Datacenter-Revolution im Kellerloch

Von CoreOS kommt das Betriebssystem für Cloud-Rechenzentren

| Autor / Redakteur: Ariane Rüdiger / Ulrike Ostler

Gründerspirit und große Pläne

Im Keller des Hauses, in dem die rasch wachsende Firma ausbreitet, stehen ein paar alte Sofas um einen klapprigen Tisch herum, vorn ein Flipchart, in der Ecke der Kühlschrank mit Cola und allerlei Biodrinks. „Hier verbringen wir viel von unserer Zeit und brüten neue Ideen aus“, erklärt PR-Managerin Kelly Tenn.
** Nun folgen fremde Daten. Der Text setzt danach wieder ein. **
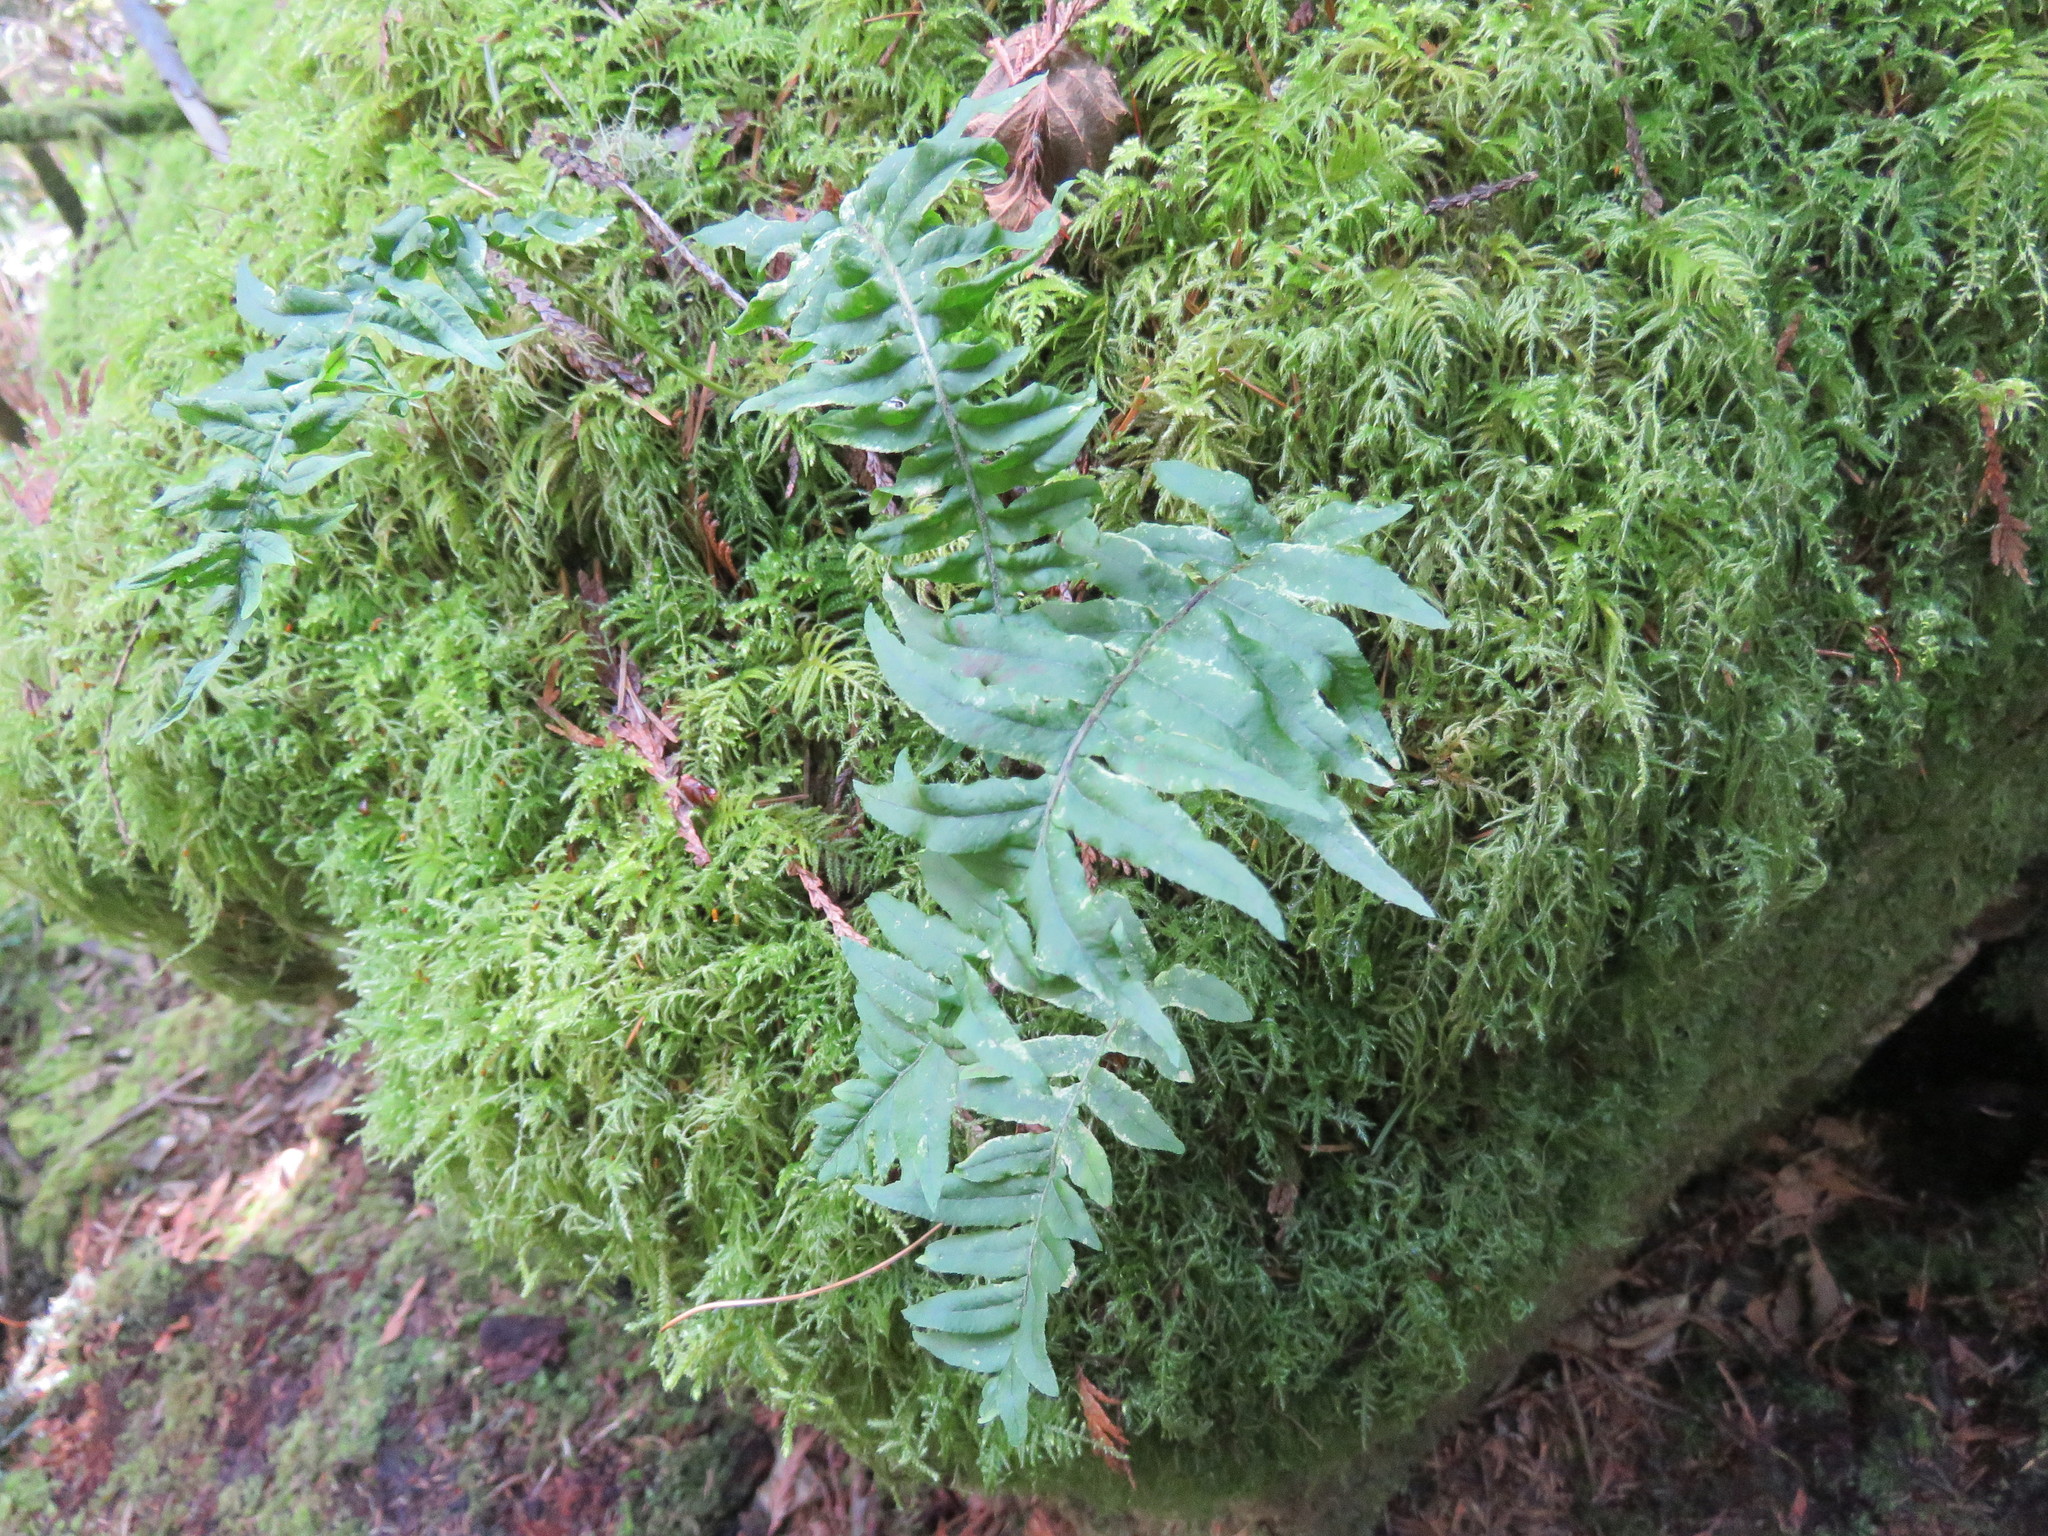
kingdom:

Das Gründungsdomizil war stilecht eine der berühmten Garagen, in denen viele der großen und spannenden IT-Geschichten der USA beginnen.

Der Boss der gerade einmal zwei Jahre alten Firma mit inzwischen 40 Mitarbeitern hält sich nicht mit Kleinigkeiten auf. „Wir bauen das sichere Betriebssystem für das Container-Zeitalter“, sagt CEO Alex Polvi vollmundig. Er ist 28 Jahre jung, mit athletischer Statur und brennenden Augen. Man ist geneigt, ihm zu glauben.
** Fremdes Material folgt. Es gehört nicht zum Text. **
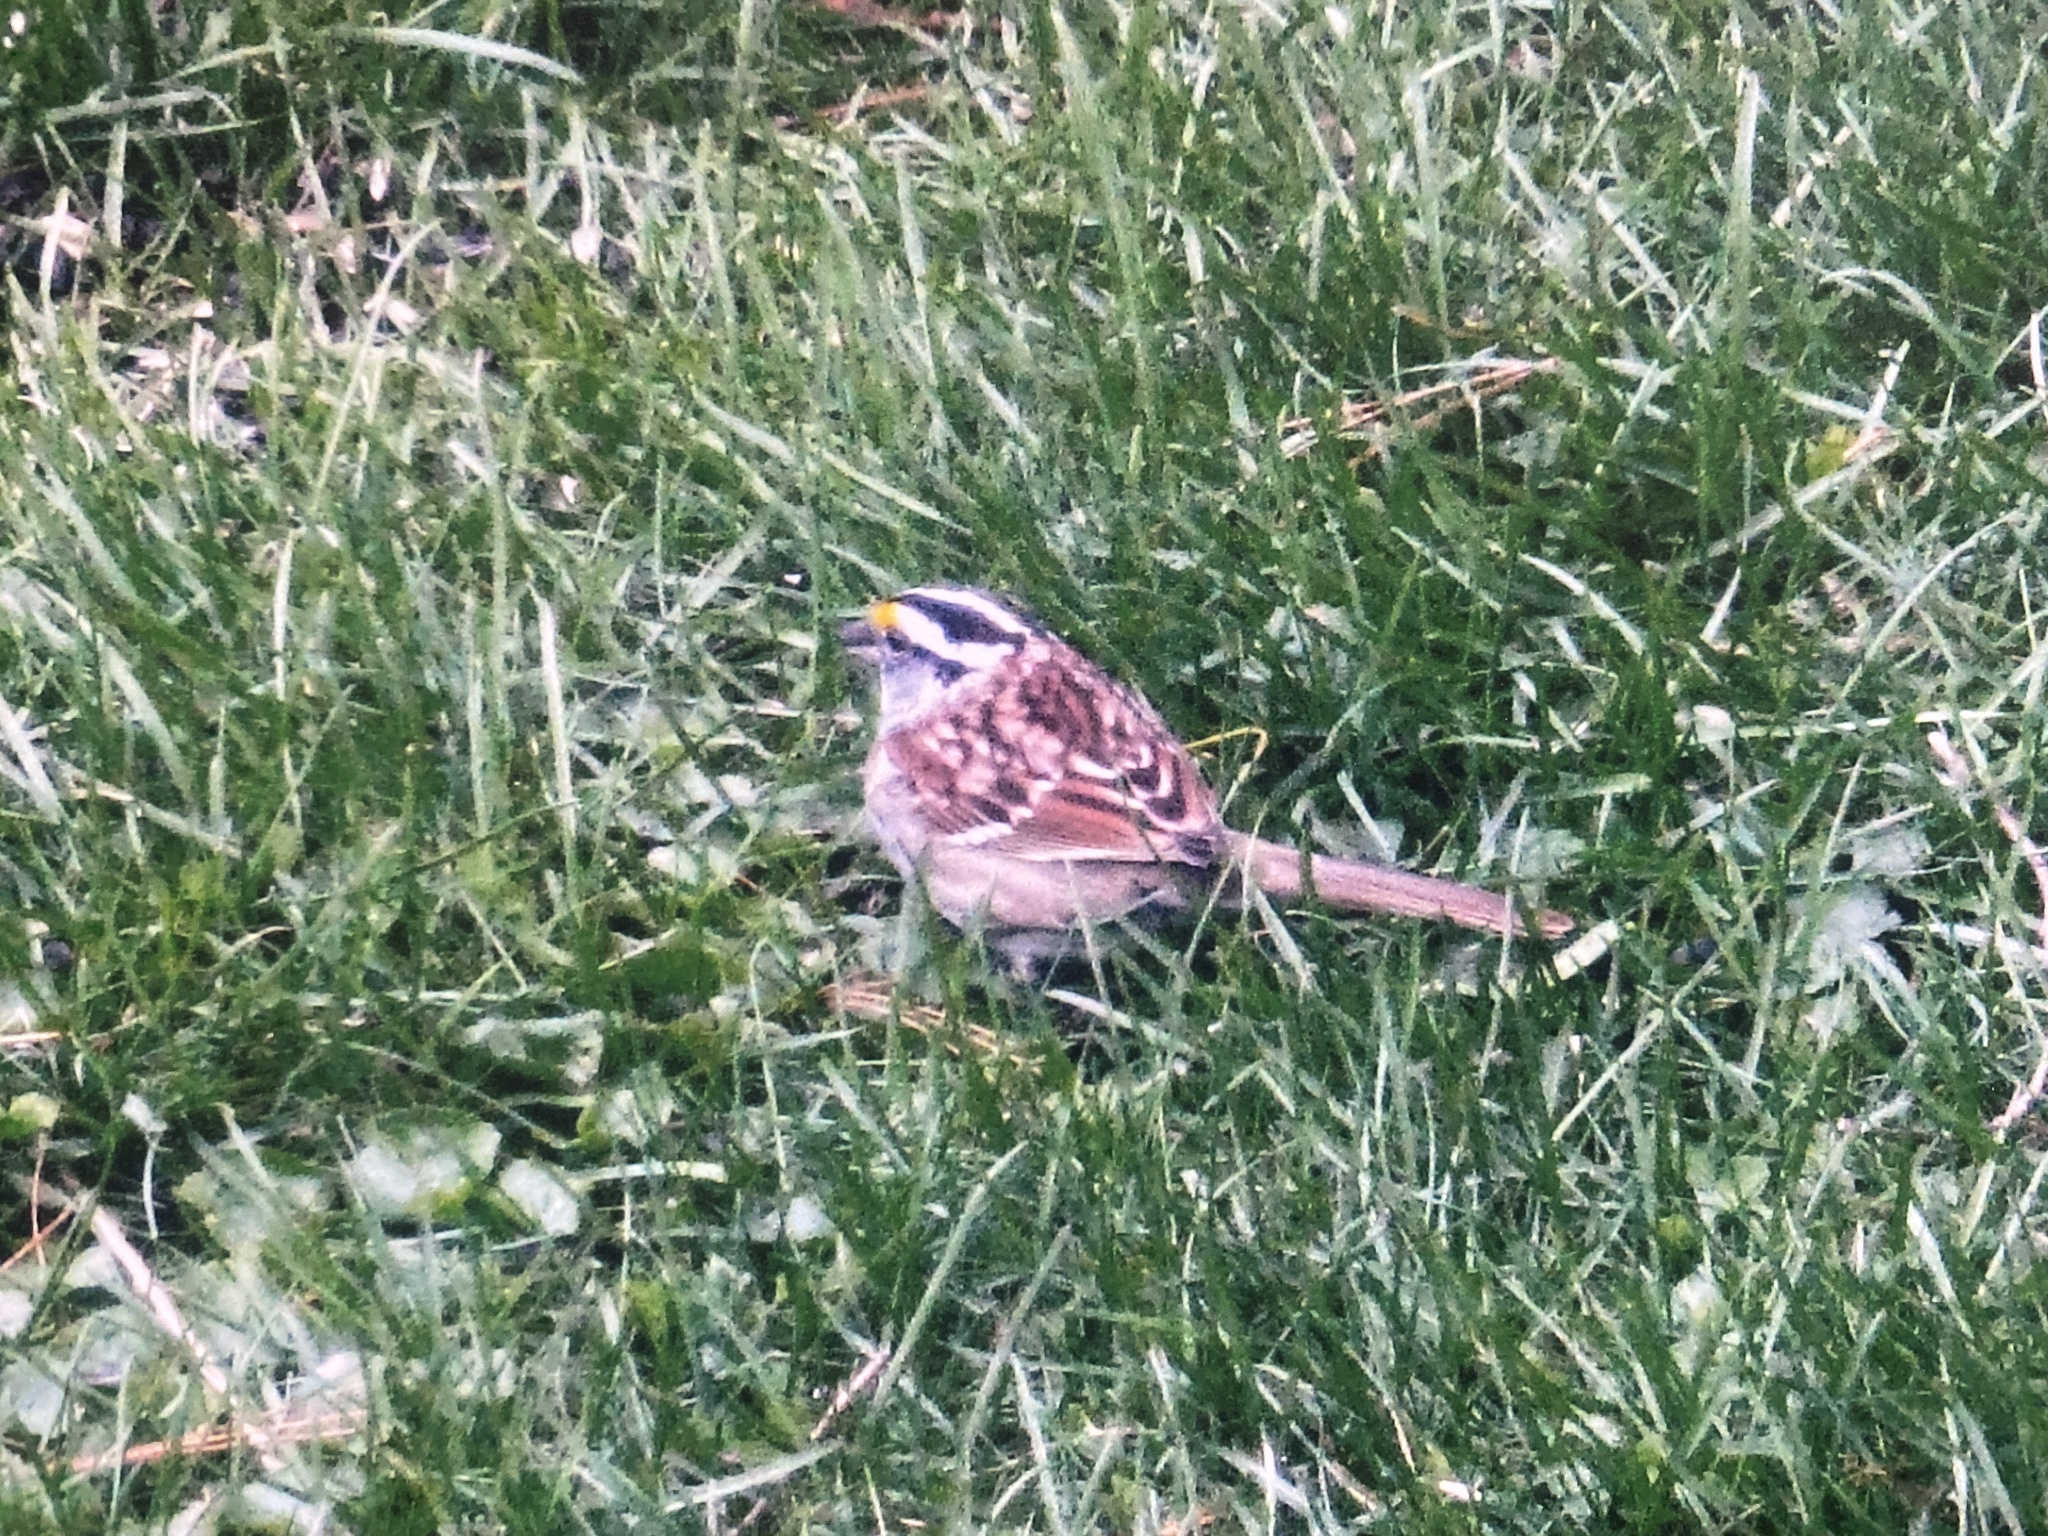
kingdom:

Das tun schließlich auch namhafte Investoren, die bereits 20 Millionen Dollar in CoreOS gesteckt haben. Einer davon ist Google. Polvi hat sich seine Sporen und die erste Million bereits verdient: er hat mit „Cloud Kick“ schon einmal einen Startup gegründet, der 2010 für 40 Millionen Dollar an Rackspace ging.

CoreOS patcht wie Mobiltelefone

Doch was hat CoreOS nun anzubieten? „Wegen Update- und Patching-Problemen fehlt es der Server-Infrastruktur in Rechenzentren heute grundsätzlich an Sicherheit“, sagt Polvi. Also habe man ein abgespecktes Linux entwickelt, CoreOS eben, das optimiert für verteilte Systeme, standardisierte Hardware und Applikationscontainer sei, erläutert Polvi.

Mit dem neuartigen Update-Mechanismus "Core Update" sieht der CoreOS-Administrator immer sofort, welche Maschinen welchen Stand haben und kann Update-Zyklen gruppenspezifisch automatisieren.
Mit dem neuartigen Update-Mechanismus "Core Update" sieht der CoreOS-Administrator immer sofort, welche Maschinen welchen Stand haben und kann Update-Zyklen gruppenspezifisch automatisieren. (Bild: CoreOS)

Der Update-Mechanismus CoreUpdate ermöglicht jederzeit Überblick darüber, wo welche Systemvarianten von CoreOS laufen. Maschinen können gruppenweise aktualisiert oder auch von Update-Läufen systematisch ausgeschlossen werden. All das wird über eine übersichtliche Web-Benutzerschnittstelle gesteuert und in einem Dashboard grafisch und in Zahlen dargestellt (siehe: Abbildung).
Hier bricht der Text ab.